Check that your CSV files are valid
http://csvlint.io
MIT License
73 stars 12 forks source link

Recommandation of the "," as a separator, an issue for some cultures? #171

Open CharlesNepote opened 9 years ago

CharlesNepote commented 9 years ago

First of all, thank you for the great job!

In the "about" page -- http://csvlint.io/about -- you recommand that "column names and fields are separated by commas". In some european cultures (at least in french, italian and spanish cultures) the comma is used to separate the numbers with their decimal part. In the UK you write 23.78% while in France, for exemple, we generally write 23,78%. On my machine (locale FR-fr), LibreOffice for Linux interpret 0,5 as a number and 0.5 as a text chain.

Honnestly I don't know how different Spreadsheet Software deal with this, but there is a risk that some of them convert "23,78%" as a text chain rather than a number. For that reason I'm asking myself if the semi-comma is not a better recommandation?

Floppy commented 9 years ago

In those cases, I should think that software would output the fields in quotes to avoid the problem. Also, in CSVlint, we do try to allow different separators to be specified if we detect that the file isn't comma-separated.

Perhaps we should update the documentation to say that in the cases you mention above, fields should always be quoted?

CharlesNepote commented 9 years ago

But if the fields are quoted, some software could interpret 23,78 as a text chain and not as a number, which is problematic. Of course geeks will easilly understand this kind of problem and they will be able to transform the text 23,78 in a number. But for newbies, CSV files has to be easy to use. They won't understand why they don't have the expected result when they try to add "0,5" and "0,5". I've just made the test with LibreOffice and the result is 0 (instead of 1).

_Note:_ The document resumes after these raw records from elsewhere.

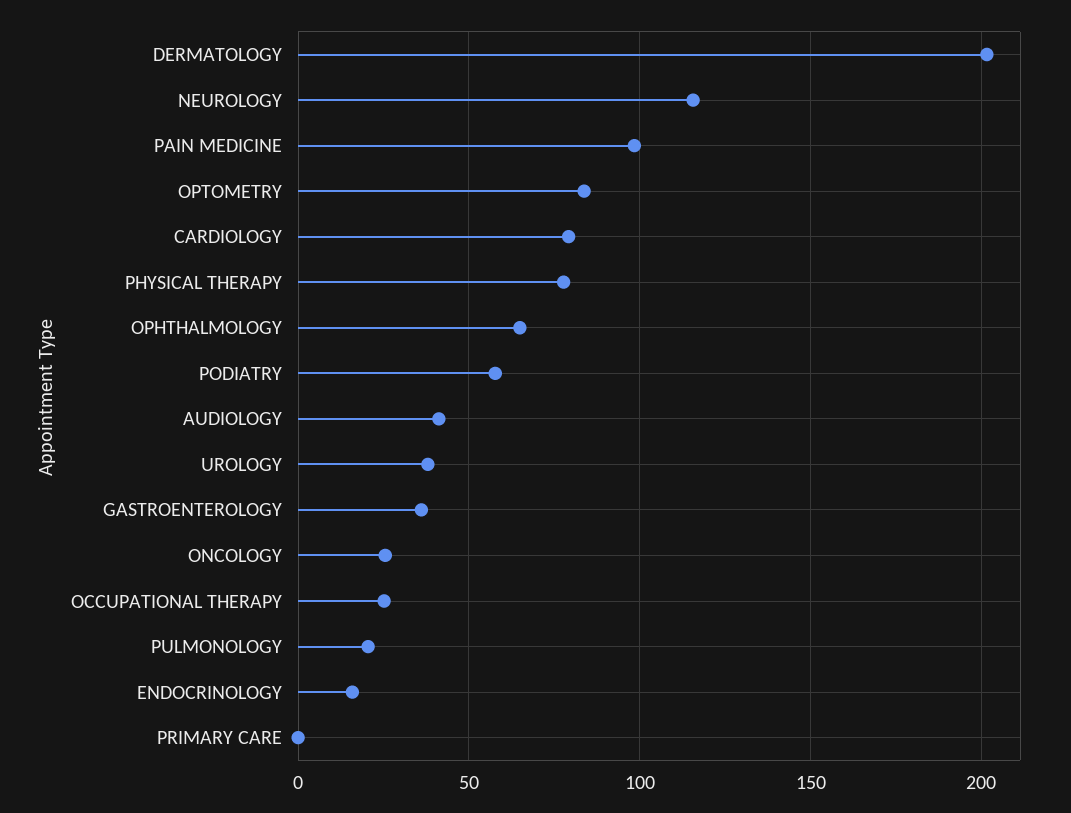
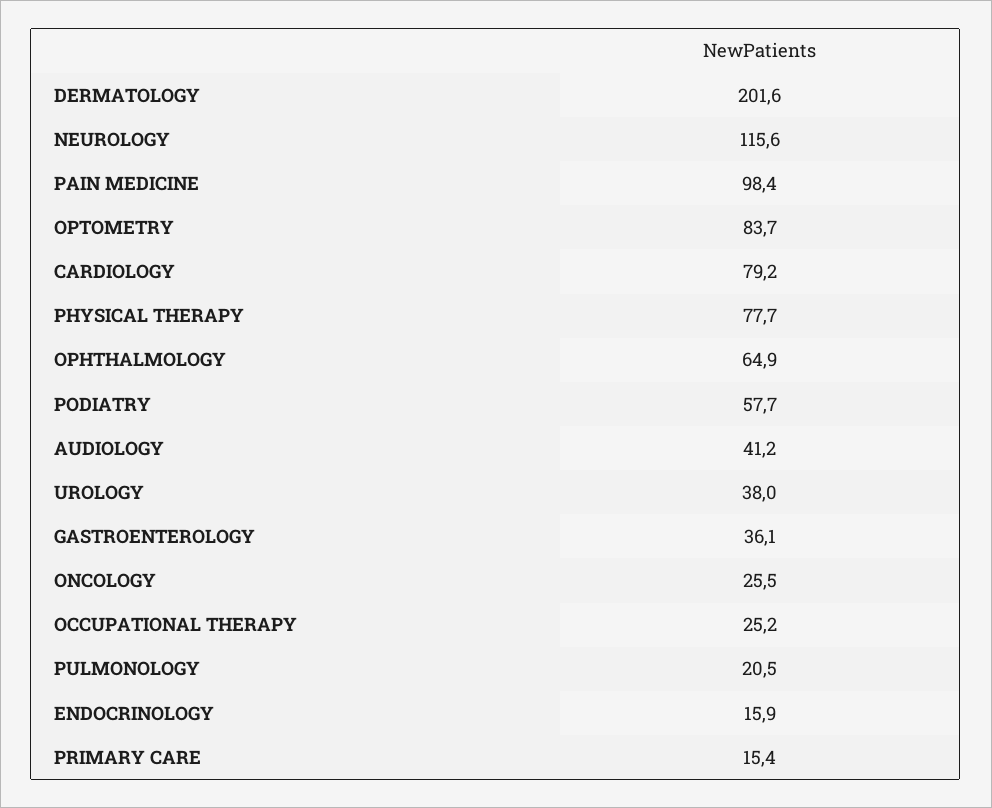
  {
    "DERMATOLOGY": 201.6,
    "NEUROLOGY": 115.6,
    "PAIN MEDICINE": 98.4,
    "OPTOMETRY": 83.7,
    "CARDIOLOGY": 79.2,
    "PHYSICAL THERAPY": 77.7,
    "OPHTHALMOLOGY": 64.9,
    "PODIATRY": 57.7,
    "AUDIOLOGY": 41.2,
    "UROLOGY": 38,
    "GASTROENTEROLOGY": 36.1,
    "ONCOLOGY": 25.5,
    "OCCUPATIONAL THERAPY": 25.2,
    "PULMONOLOGY": 20.5,
    "ENDOCRINOLOGY": 15.9,
-   "PRIMARY CARE": 0
+   "PRIMARY CARE": 15.4
  }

JeniT commented 9 years ago

Quoting in a CSV file doesn't affect the interpretation of a value as a number or a string. CSV itself doesn't have any conception of numeric or string literals (unlike JSON, where that would be an issue). Quoting in CSV is purely about avoiding commas in values being misinterpreted as field separators. Interpreting as numbers (or whatever) is an additional layer which is done by applications, possibly informed by metadata (schemas).